We welcome the UAE’s accession to the Convention against Torture and Other Cruel, Inhuman or Degrading Treatment or Punishment, in line with UPR recommendations 91.25 and 91.32. However we are particularly concerned about the declaration from the UAE accompanying accession: “The United Arab Emirates also confirms that the lawful sanctions applicable under national law, or pain or suffering arising from or associated with or incidental to these lawful sanctions, do not fall under the concept of  ‘torture’ defined in article 1 of this Convention or under the concept of cruel, inhuman or degrading treatment or punishment mentioned in this Convention.”

Severe pain or suffering arising from, or associated with, sanctions, and deliberately inflicted–even when provided for by national law–would fall under the concept of torture as defined in article 1 of the CAT. International treaty law does not permit the invocation of national law as a justification for failure to observe treaty obligations, and we therefore urge the UAE to withdraw this declaration. Authorities have also failed to properly investigate allegations of torture and meaningfully prosecute those responsible.

In 2009, the United Arab Emirates government prosecuted Sheikh Issa bin Zayed al-Nahyan, a royal family member for apparently brutally torturing an Afghan grain dealer. The trial started six months after a videotape of the attack was broadcast on United States television apparently showing the sheikh torturing a grain dealer with whips, electric cattle prods, and a wooden plank with protruding nails. Initially, the Interior Ministry had characterized the abuse as a matter that the parties subsequently settled “privately.”

After international condemnation, the UAE announced that it would conduct an immediate “comprehensive review” of the torture incident and “make its findings public at the earliest opportunity.” The government did not subsequently make any announcement about the comprehensive review or make any results public. On January 10, 2010, the Al Ain Criminal Court cleared Sheikh Issa of the torture charges. The court convicted five co-defendants but accepted the sheikh’s defense that he was under the influence of drugs, which diminished the responsibility for his actions. The public prosecutor did not appeal the ruling.

§ **Aim of the task**
Quote the passage on the UAE and the Convention against Torture word for word, starting with "After international condemnation, the" and going on through "appeal the ruling.".

§ **Records supplied**

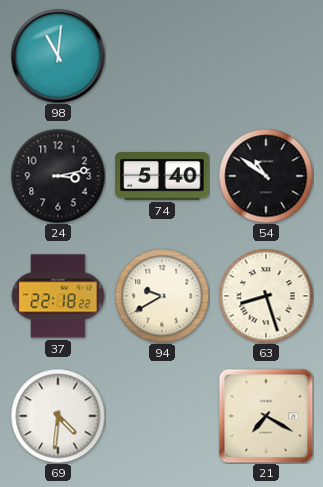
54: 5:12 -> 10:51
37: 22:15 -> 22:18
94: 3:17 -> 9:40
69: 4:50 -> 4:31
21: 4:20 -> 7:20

§ **Solution**
After international condemnation, the UAE announced that it would conduct an immediate “comprehensive review” of the torture incident and “make its findings public at the earliest opportunity.” The government did not subsequently make any announcement about the comprehensive review or make any results public. On January 10, 2010, the Al Ain Criminal Court cleared Sheikh Issa of the torture charges. The court convicted five co-defendants but accepted the sheikh’s defense that he was under the influence of drugs, which diminished the responsibility for his actions. The public prosecutor did not appeal the ruling.